If you receive notice that a violation has been reported and you believe it is a false reading or the result of environmental exposure rather than consumption, contact your attorney immediately. The data from the monitoring center can be obtained through discovery and analyzed by experts. Pattern analysis that does not match a true drinking event can support a challenge to the violation report. Acting quickly matters because the court will typically set a hearing date promptly after a violation report is received.

False Positives and Environmental Exposure

SCRAM devices are more resistant to false positives than the breathalyzers used in roadside DUI enforcement, because trained human analysts review the data before any violation is reported. However, false readings can and do occur.

Fermented foods, soy sauce, vinegar, and certain yeast-based products can in rare cases contribute trace readings. Mouthwash and other oral care products containing alcohol do not typically affect SCRAM readings the way they affect a PAS breathalyzer, because the SCRAM measures skin perspiration rather than breath. However, alcohol-containing products applied directly to the skin near the device can occasionally produce localized readings.

The most important protective habit is to keep a log of anything unusual that happens during your monitoring period. If you work in an environment where you have incidental contact with alcohol-containing products, such as a restaurant, a bar, a salon, or a cleaning environment, document that context so your attorney has something to work with if a question arises about a reading.

Cost and Duration

The cost of the SCRAM program is almost always borne by the defendant. Installation runs between $50 and $100. Daily monitoring fees average $10 to $12 per day. Over a 90-day monitoring period, the total cost is roughly $1,000 to $1,200. For a six-month period the cost can approach $2,000. If the defendant is indigent and cannot afford the program, courts have discretion to subsidize or waive costs, and some SCRAM providers offer reduced-rate arrangements for low-income participants.

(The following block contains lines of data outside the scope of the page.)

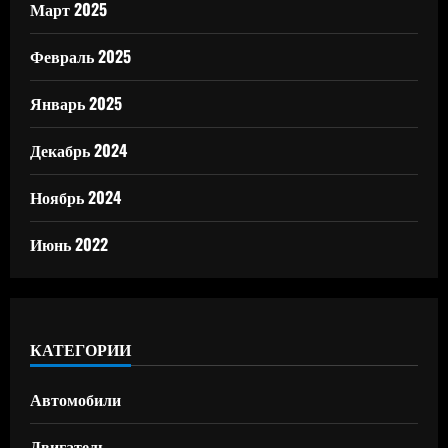
Март 2025
Февраль 2025
Январь 2025
Декабрь 2024
Ноябрь 2024
Июнь 2022
КАТЕГОРИИ
Автомобили
Двигатель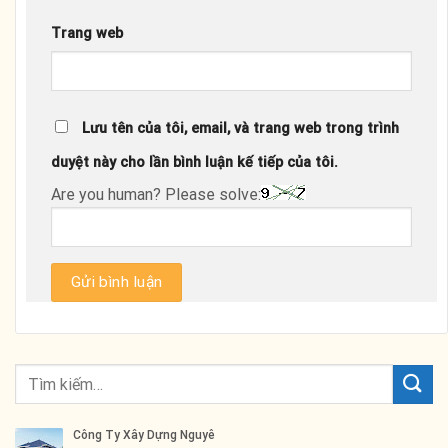
Trang web
Lưu tên của tôi, email, và trang web trong trình
duyệt này cho lần bình luận kế tiếp của tôi.
Are you human? Please solve: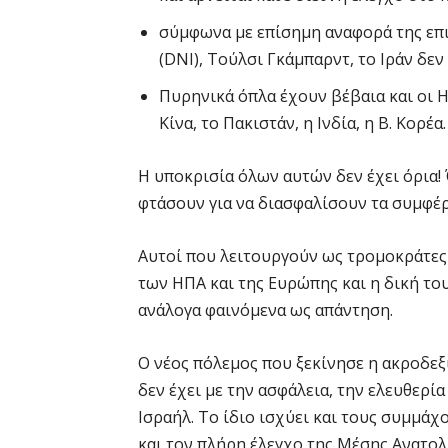
σύμφωνα με επίσημη αναφορά της επ
(DNI), Τούλσι Γκάμπαρντ, το Ιράν δεν
Πυρηνικά όπλα έχουν βέβαια και οι ΗΠ
Κίνα, το Πακιστάν, η Ινδία, η Β. Κορέα
Η υποκρισία όλων αυτών δεν έχει όρια
φτάσουν για να διασφαλίσουν τα συμφέρ
Αυτοί που λειτουργούν ως τρομοκράτες 
των ΗΠΑ και της Ευρώπης και η δική του
ανάλογα φαινόμενα ως απάντηση.
Ο νέος πόλεμος που ξεκίνησε η ακροδεξ
δεν έχει με την ασφάλεια, την ελευθερ
Ισραήλ. Το ίδιο ισχύει και τους συμμάχο
και τον πλήρη έλεγχο της Μέσης Ανατολή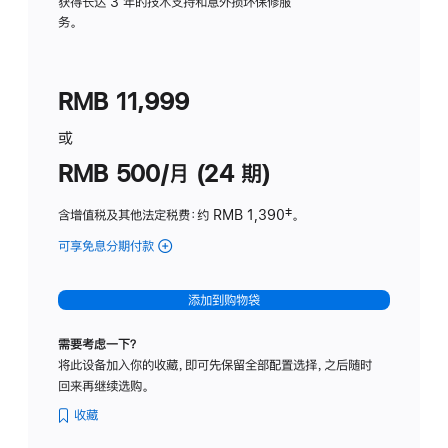
务
获得长达 3 年的技术支持和意外损坏保修服
务。
计
划
(适
RMB 11,999
用
于
或
Studio
RMB 500/月 (24 期)
Display
含增值税及其他法定税费
：约 RMB 1,390
脚
‡。
注
可享免息分期付款
(Studio
Display
-
添加到购物袋
标
准
需要考虑一下？
玻
将此设备加入你的收藏，即可先保留全部配置选择，之后随时
璃
回来再继续选购。
面
板
收藏
-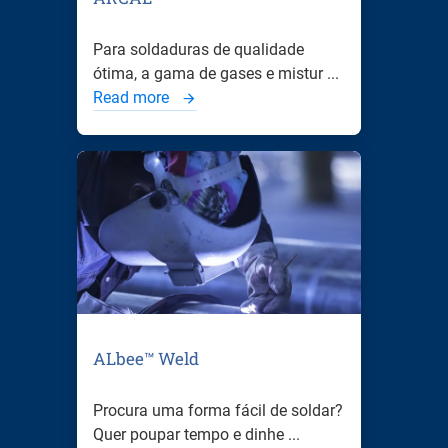
Para soldaduras de qualidade
ótima, a gama de gases e mistur ...
Read more
ALbee™ Weld
Procura uma forma fácil de soldar?
Quer poupar tempo e dinhe ...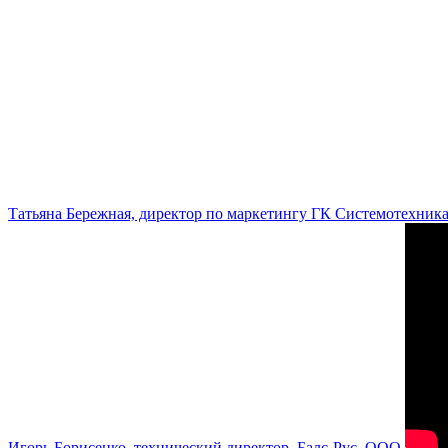
Татьяна Бережная, директор по маркетингу ГК Системотехник
Игорь Борисенко, технический директор, Балс-Рус, ООО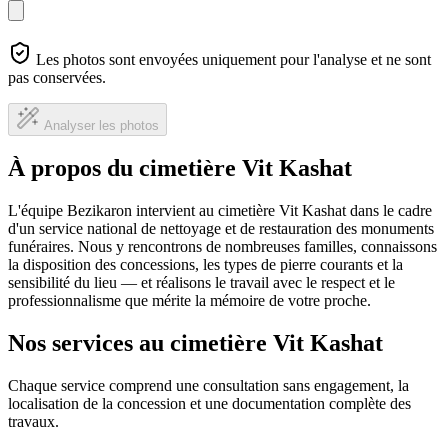
Les photos sont envoyées uniquement pour l'analyse et ne sont
pas conservées.
Analyser les photos
À propos du cimetière Vit Kashat
L'équipe Bezikaron intervient au cimetière Vit Kashat dans le cadre
d'un service national de nettoyage et de restauration des monuments
funéraires. Nous y rencontrons de nombreuses familles, connaissons
la disposition des concessions, les types de pierre courants et la
sensibilité du lieu — et réalisons le travail avec le respect et le
professionnalisme que mérite la mémoire de votre proche.
Nos services au cimetière Vit Kashat
Chaque service comprend une consultation sans engagement, la
localisation de la concession et une documentation complète des
travaux.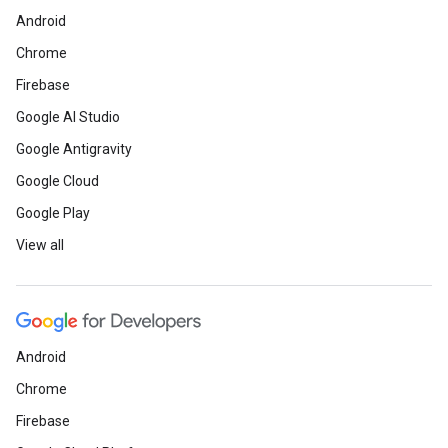
Android
Chrome
Firebase
Google AI Studio
Google Antigravity
Google Cloud
Google Play
View all
Android
Chrome
Firebase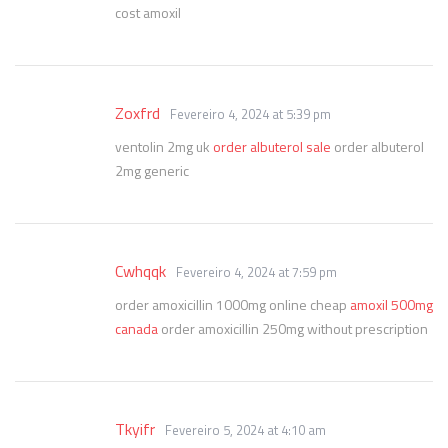
cost amoxil
Zoxfrd
Fevereiro 4, 2024 at 5:39 pm
ventolin 2mg uk
order albuterol sale
order albuterol
2mg generic
Cwhqqk
Fevereiro 4, 2024 at 7:59 pm
order amoxicillin 1000mg online cheap
amoxil 500mg
canada
order amoxicillin 250mg without prescription
Tkyifr
Fevereiro 5, 2024 at 4:10 am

The monitoring period ordered by the court typically ranges from 30 days for lower-risk first-offense situations to six months or more for repeat offenders or high-risk cases. A confirmed alcohol violation during the monitoring period can result in the period being extended. Successful completion results in the device being removed at a scheduled appointment with the service provider.

When the Device Comes Off

When your monitoring period ends, contact the SCRAM provider to schedule removal. The device is professionally removed at a service center. Keep your completion documentation. Courts and probation officers may request evidence that you completed the monitoring period without confirmed violations.

Citations

  1. California Vehicle Code § 23152(a) and (b) (DUI offenses).
  2. California Vehicle Code § 23153 (DUI causing injury).
  3. California Penal Code § 1203.1 (court authority to impose probation conditions).
  4. California Penal Code § 1203.2 (probation revocation procedures).